Hallucination-free document Q&A: cited, deterministic answers

Why document Q&A hallucinates

Ask an LLM a question about a document and you're exposing it to two failure modes at once.

The first is memory bleed: the model supplements gaps in the retrieved text with knowledge from training. The answer sounds plausible because it often is, just for some other document, or for a general truth that doesn't hold for yours. A contract analyst asking "does this agreement cap liability at three times annual fees?" might receive a confident yes that reflects how liability clauses are typically written, not what this clause actually says.

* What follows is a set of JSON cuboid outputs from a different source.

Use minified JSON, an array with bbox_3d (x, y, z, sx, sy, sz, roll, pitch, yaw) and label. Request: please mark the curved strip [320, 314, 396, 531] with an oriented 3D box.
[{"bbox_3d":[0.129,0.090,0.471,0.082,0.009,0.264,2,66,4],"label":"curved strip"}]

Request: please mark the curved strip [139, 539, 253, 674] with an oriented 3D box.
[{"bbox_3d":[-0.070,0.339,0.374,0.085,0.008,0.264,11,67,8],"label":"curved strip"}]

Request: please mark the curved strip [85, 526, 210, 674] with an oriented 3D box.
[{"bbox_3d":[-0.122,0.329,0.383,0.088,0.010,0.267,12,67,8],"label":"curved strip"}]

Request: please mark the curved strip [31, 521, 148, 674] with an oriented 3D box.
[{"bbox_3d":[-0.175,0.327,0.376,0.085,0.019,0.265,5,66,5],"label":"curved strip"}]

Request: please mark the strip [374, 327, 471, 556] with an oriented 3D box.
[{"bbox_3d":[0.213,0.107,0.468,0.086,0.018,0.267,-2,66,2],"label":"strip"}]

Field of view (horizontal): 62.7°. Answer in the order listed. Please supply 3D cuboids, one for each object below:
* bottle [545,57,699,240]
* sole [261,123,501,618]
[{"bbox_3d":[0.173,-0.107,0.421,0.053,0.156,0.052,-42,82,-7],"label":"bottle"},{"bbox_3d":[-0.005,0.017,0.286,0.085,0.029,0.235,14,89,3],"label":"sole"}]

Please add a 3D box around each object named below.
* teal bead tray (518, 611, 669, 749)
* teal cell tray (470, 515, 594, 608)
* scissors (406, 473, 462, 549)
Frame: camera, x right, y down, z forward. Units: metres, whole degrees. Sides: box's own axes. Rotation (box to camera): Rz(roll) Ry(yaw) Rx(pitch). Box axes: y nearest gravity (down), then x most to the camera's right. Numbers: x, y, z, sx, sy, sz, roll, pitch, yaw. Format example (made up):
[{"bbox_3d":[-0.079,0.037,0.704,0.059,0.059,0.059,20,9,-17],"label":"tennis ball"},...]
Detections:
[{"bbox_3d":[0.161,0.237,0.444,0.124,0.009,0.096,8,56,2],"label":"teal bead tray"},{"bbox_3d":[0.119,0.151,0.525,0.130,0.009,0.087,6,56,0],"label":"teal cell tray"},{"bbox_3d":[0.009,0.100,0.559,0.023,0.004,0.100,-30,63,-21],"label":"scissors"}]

The second is context degradation. Long documents fed as a single block cause retrieval quality to fall sharply past the first and last few thousand tokens. The middle of a 60-page PDF is effectively invisible to a naive pipeline. Third, chunking destroys structure. Traditional RAG splits documents into overlapping text windows, so a clause that straddles a chunk boundary arrives in fragments, and a table split across two chunks is read as prose.

The result is answers that are fluent and confident and untraceable. In a regulated context, an untraceable answer is not just wrong. It is useless.

The fix: ground every answer in a source file

The structural fix is to convert each meaningful unit of a document (a section, a clause, a table, a definition) into its own concept file before any question is asked. The concept file carries the original text, a stable identifier, and enough structure that a retrieval step can locate it precisely.

When a question arrives, the system retrieves the relevant concept files and passes them to the model. The model's task is then narrow: synthesize an answer from the files in context and cite the file it drew from.

That citation is what converts an answer into an auditable record. A reviewer can open the cited concept file, read the exact clause or row, and verify the answer in seconds. The answer is no longer a vibe. It is a verifiable claim with a pointer to the evidence.

This is what "AI with citations" actually means at the architectural level. It is not a post-hoc formatting choice; it is a constraint on how the model is allowed to answer.

Determinism: when the number has to be exact

Citations solve what the answer says. A separate mechanism solves how many.

Counting over long context is one of the most reliable ways to produce a wrong-but-plausible answer. A model asked to count 40 release entries in a changelog will answer "around 40", or miss three, or add two. The error is silent because the number arrives in the same confident tone as the right answer.

The reliable design is a clean division of labour: the model identifies structure, code executes the count. Concept files make this straightforward: a code layer counts them directly and returns the number. The model reports what the code returned; it does not estimate. The result is "40 releases", not "approximately 40". The sibling article, The model finds the structure, code does the counting, works through this pattern in detail.

An honest note on model size

The common assumption is that hallucination-free document Q&A requires a frontier model. For grounded extraction tasks (reading what the document says and reporting it), the evidence points elsewhere. When the right text is in context, small open models now perform nearly as well as frontier ones. The bottleneck is retrieval quality, not parameter count.

One finding here is counterintuitive: reasoning modes can reduce faithfulness on extraction tasks. Extended-thinking or chain-of-thought prompting encourages the model to draw on background knowledge to improve the answer. For multi-hop analysis, that is often what you want. For source-faithful extraction, it is the exact failure mode you are trying to prevent. The practical rule: enable reasoning for analysis, disable it for extraction.

Frontier cloud models still lead on hard multi-hop reasoning across very long documents. That is what a BYOK configuration is for: routing the tasks that genuinely need frontier reasoning to a model of your choice, without locking your data into any infrastructure.

Why this matters for legal and finance

In regulated industries, an answer without a source is not an answer. It is a liability. A contract team asking whether a specific clause exists cannot act on a confident "yes" they cannot trace back to a paragraph. An auditor asking how many invoices exceed a threshold cannot use "around 130" as a figure in a report.

The cited, source-grounded architecture converts a generative tool into a reference tool. It does not change what the model knows. It changes what the model is permitted to say, restricting it to the evidence in front of it and requiring it to show its work.

How pdf2okf implements this

pdf2okf converts PDFs into OKF-compatible bundles built around concept files. Each file holds one unit of meaning: a clause, a section, a table row, a definition. Retrieval operates at file granularity, not chunk granularity, so citations point to reviewable, human-readable text on disk.

Every answer can be traced to its source; every count is produced by code, not estimation; the entire pipeline runs locally. Deterministic AI is not a property of a particular model. It is a property of the architecture you build around it.